For years, she held the office of president of the Presbyterian Home Missionary Society. The Grand Army of the Republic men accepted her as a comrade, and in many of their meetings, she was called upon to make an address. At the inauguration of the WCTU movement in Indiana County, she was appointed organizer. In her role as the State superintendent of franchise, she was an aggressive supporter of the Pennsylvania WCTU.

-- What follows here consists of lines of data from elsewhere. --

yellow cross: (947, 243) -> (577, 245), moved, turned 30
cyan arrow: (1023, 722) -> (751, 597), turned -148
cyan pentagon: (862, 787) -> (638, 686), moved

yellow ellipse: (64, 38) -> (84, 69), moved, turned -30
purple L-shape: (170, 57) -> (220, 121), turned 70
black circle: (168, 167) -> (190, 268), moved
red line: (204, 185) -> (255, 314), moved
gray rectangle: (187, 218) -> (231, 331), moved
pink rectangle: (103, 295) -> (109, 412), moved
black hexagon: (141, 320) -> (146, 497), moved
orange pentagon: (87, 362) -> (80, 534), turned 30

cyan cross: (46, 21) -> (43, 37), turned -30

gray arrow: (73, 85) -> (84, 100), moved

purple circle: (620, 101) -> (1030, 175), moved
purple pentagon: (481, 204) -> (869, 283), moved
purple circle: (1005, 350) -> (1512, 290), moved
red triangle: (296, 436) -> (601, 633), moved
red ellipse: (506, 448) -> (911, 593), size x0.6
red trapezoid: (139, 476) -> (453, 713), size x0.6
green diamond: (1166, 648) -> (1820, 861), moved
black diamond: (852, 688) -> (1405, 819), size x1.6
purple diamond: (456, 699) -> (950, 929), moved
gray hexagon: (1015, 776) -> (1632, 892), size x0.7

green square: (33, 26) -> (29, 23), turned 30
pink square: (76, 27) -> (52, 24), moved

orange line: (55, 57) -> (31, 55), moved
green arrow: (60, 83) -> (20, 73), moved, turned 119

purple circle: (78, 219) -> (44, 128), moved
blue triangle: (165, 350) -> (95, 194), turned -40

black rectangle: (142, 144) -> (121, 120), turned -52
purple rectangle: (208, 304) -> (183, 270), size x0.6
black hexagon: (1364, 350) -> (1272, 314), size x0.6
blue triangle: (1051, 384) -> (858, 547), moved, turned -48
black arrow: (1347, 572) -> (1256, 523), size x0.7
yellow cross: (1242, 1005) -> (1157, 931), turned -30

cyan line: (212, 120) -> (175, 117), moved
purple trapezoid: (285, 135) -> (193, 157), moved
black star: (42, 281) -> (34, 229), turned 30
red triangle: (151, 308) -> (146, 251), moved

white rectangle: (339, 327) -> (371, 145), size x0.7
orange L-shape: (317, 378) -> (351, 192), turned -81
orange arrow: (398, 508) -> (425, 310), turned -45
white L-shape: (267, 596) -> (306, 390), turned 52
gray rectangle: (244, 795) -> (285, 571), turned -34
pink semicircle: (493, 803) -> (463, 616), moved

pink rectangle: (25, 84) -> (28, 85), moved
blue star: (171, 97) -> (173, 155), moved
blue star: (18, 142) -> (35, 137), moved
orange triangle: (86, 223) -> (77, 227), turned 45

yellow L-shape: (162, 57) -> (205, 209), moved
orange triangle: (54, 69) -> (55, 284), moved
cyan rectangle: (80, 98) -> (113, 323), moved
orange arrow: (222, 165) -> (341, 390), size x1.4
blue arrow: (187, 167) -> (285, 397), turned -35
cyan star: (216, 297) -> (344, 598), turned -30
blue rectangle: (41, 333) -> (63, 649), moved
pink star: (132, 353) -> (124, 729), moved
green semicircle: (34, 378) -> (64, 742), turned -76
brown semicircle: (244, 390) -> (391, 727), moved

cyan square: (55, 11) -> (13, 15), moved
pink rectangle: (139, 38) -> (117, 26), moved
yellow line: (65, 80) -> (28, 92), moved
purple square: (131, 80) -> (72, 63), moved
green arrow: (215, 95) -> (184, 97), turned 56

Thompson published the Indiana Times and the Indiana Messenger. As editor and proprietor of the News, Indiana, Pennsylvania, she wrote mostly on behalf of temperance and reform. The paper endorses the People's Party.

==Personal life==
In religion, Thompson affiliated with the Presbyterian church. Shortly after being widowed again in 1912, she relocated to the home of her daughter and son-in-law in Trafford, Pennsylvania, where she died February 6, 1925. Death was directly due to pneumonia, although her health had not been the best for the last two years when she was weakened by recurrent paralytic shocks. She was buried at Oakland Cemetery and Mausoleum, in Indiana, Pennsylvania. Her sister, Rebecca Jane (Griffith) Wolfe, died less than seven weeks after Thompson's death.